::: Data
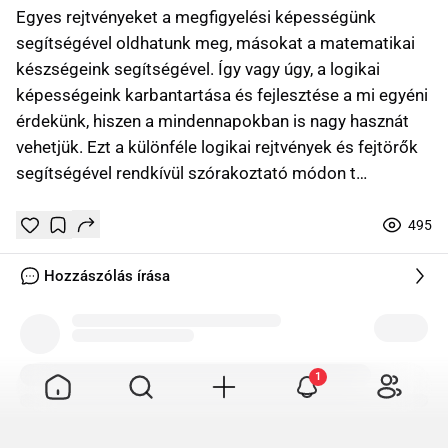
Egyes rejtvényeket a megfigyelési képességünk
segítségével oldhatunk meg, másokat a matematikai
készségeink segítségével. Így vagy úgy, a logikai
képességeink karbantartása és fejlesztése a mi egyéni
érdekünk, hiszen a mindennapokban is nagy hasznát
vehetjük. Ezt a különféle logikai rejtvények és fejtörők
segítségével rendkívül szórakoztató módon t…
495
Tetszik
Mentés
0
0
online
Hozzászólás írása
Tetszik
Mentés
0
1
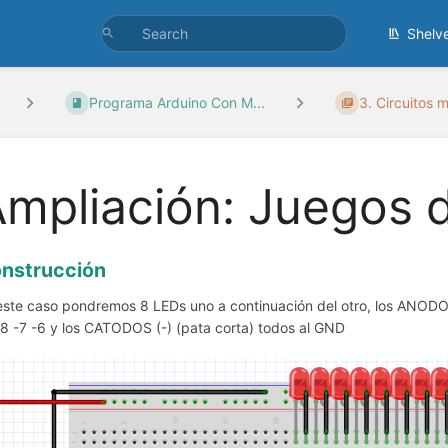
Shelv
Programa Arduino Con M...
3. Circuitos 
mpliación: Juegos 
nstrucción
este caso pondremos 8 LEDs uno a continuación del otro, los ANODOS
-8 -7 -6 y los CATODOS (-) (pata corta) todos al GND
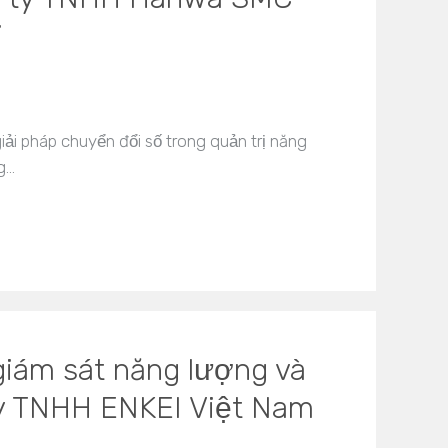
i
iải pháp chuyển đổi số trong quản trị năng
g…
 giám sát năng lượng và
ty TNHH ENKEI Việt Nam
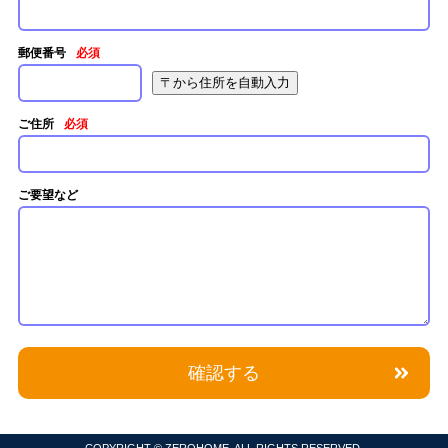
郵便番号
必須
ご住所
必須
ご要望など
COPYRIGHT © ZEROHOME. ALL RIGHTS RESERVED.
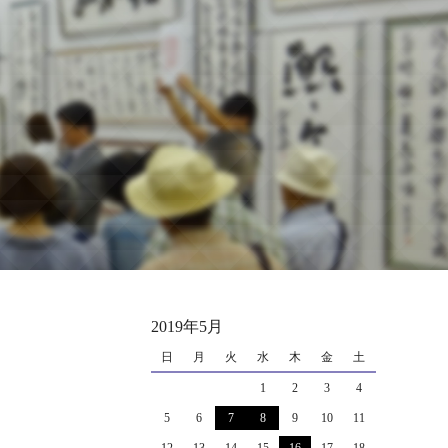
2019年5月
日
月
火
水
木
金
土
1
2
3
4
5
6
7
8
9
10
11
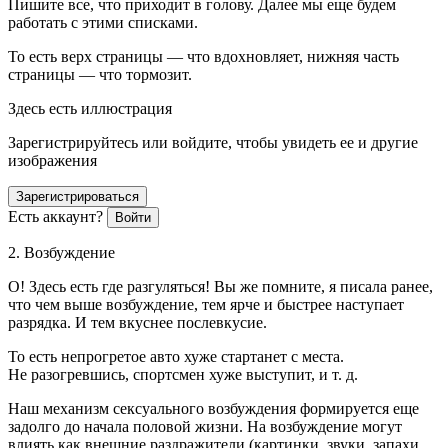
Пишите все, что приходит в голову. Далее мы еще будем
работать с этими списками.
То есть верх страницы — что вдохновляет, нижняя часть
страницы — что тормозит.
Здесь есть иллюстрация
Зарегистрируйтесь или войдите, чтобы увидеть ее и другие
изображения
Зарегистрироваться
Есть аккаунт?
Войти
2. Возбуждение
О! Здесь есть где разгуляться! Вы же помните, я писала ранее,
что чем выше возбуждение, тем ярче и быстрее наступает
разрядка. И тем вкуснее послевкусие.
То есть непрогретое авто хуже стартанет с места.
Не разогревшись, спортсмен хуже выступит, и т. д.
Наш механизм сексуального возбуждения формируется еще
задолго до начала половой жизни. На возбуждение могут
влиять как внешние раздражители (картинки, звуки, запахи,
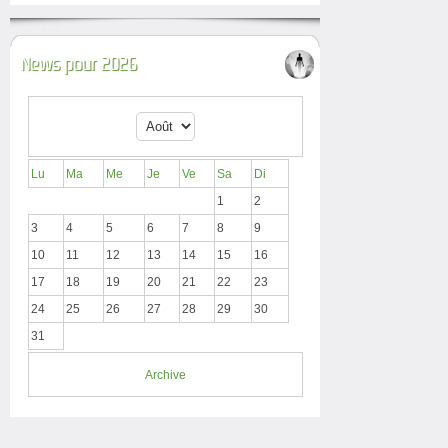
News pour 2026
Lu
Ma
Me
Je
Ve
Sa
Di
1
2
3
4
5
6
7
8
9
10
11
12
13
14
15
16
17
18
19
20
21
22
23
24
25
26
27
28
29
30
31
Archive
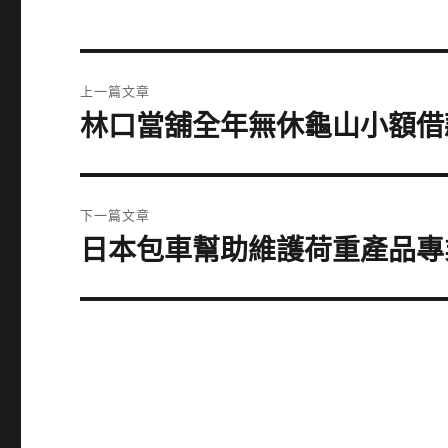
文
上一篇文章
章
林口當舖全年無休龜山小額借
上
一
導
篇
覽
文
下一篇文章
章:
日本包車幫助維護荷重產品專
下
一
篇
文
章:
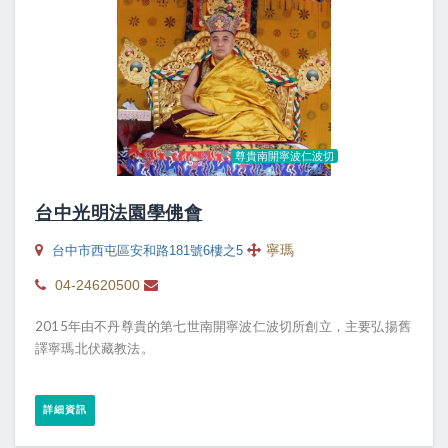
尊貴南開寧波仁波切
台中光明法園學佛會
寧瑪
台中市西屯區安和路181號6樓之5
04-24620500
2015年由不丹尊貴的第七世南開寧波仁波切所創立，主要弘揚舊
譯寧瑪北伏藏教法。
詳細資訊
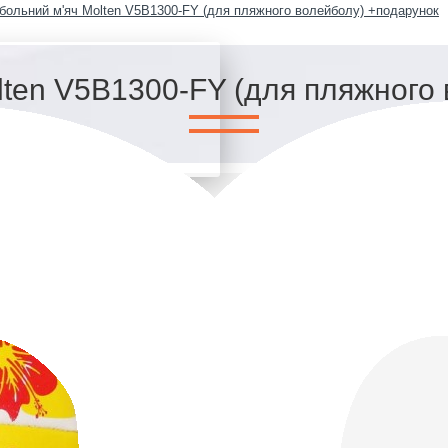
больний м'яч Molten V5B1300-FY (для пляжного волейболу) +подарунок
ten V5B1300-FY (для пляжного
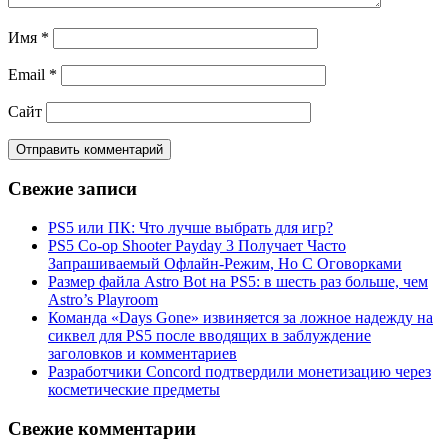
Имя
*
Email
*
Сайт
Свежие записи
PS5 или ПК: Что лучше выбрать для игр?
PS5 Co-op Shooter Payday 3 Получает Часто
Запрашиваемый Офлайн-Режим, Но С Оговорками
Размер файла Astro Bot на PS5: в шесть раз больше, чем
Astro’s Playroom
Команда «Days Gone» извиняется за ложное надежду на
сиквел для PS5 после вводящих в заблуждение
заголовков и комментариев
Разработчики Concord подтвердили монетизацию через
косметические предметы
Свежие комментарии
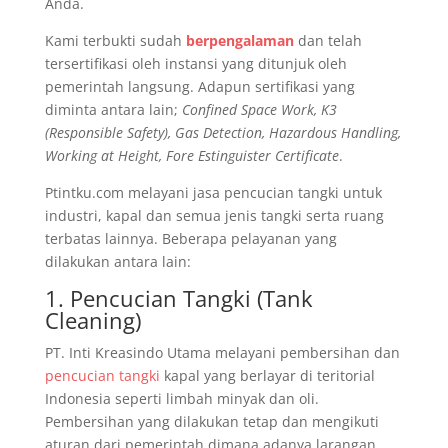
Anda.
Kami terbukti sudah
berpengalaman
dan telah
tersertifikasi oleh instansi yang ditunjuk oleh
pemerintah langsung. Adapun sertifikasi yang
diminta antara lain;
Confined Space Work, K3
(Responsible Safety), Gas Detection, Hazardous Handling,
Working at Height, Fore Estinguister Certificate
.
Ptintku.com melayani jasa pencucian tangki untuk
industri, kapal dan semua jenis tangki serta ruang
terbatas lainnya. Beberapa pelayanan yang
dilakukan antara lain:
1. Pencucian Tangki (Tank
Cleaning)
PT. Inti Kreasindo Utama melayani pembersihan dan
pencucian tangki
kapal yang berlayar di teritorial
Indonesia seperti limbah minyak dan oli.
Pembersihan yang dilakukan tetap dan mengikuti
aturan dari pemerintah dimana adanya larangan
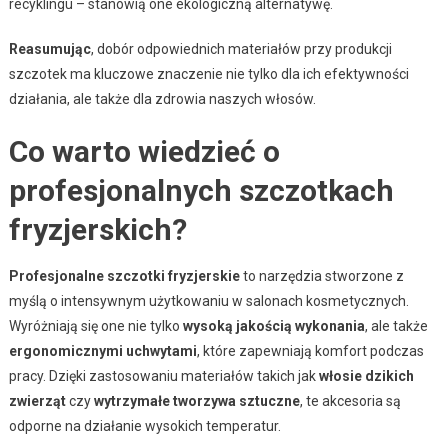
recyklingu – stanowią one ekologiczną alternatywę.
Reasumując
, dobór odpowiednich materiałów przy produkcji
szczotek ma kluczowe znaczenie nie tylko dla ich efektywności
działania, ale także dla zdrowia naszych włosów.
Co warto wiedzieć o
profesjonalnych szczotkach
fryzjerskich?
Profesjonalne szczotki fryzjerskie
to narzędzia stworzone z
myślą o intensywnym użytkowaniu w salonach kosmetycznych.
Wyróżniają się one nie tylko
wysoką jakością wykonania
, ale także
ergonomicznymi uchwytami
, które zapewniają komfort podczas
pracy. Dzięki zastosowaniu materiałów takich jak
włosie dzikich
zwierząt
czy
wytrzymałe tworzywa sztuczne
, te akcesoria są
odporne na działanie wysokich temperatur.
::::::
> What to do
Can you give everything from the line containing "News pour 2026" down to the line containing "Свежие комментарии" again, with "Archive" swapped for "Archives" and all else unchanged? Leave the pictures out of your answer.

> Worked solution
News pour 2026
Lu
Ma
Me
Je
Ve
Sa
Di
1
2
3
4
5
6
7
8
9
10
11
12
13
14
15
16
17
18
19
20
21
22
23
24
25
26
27
28
29
30
31
Archives
文
上一篇文章
章
林口當舖全年無休龜山小額借
上
一
導
篇
覽
文
下一篇文章
章:
日本包車幫助維護荷重產品專
下
一
篇
文
章:
尊貴南開寧波仁波切
台中光明法園學佛會
寧瑪
台中市西屯區安和路181號6樓之5
04-24620500
2015年由不丹尊貴的第七世南開寧波仁波切所創立，主要弘揚舊
譯寧瑪北伏藏教法。
詳細資訊
больний м'яч Molten V5B1300-FY (для пляжного волейболу) +подарунок
ten V5B1300-FY (для пляжного
Имя
*
Email
*
Сайт
Свежие записи
PS5 или ПК: Что лучше выбрать для игр?
PS5 Co-op Shooter Payday 3 Получает Часто
Запрашиваемый Офлайн-Режим, Но С Оговорками
Размер файла Astro Bot на PS5: в шесть раз больше, чем
Astro’s Playroom
Команда «Days Gone» извиняется за ложное надежду на
сиквел для PS5 после вводящих в заблуждение
заголовков и комментариев
Разработчики Concord подтвердили монетизацию через
косметические предметы
Свежие комментарии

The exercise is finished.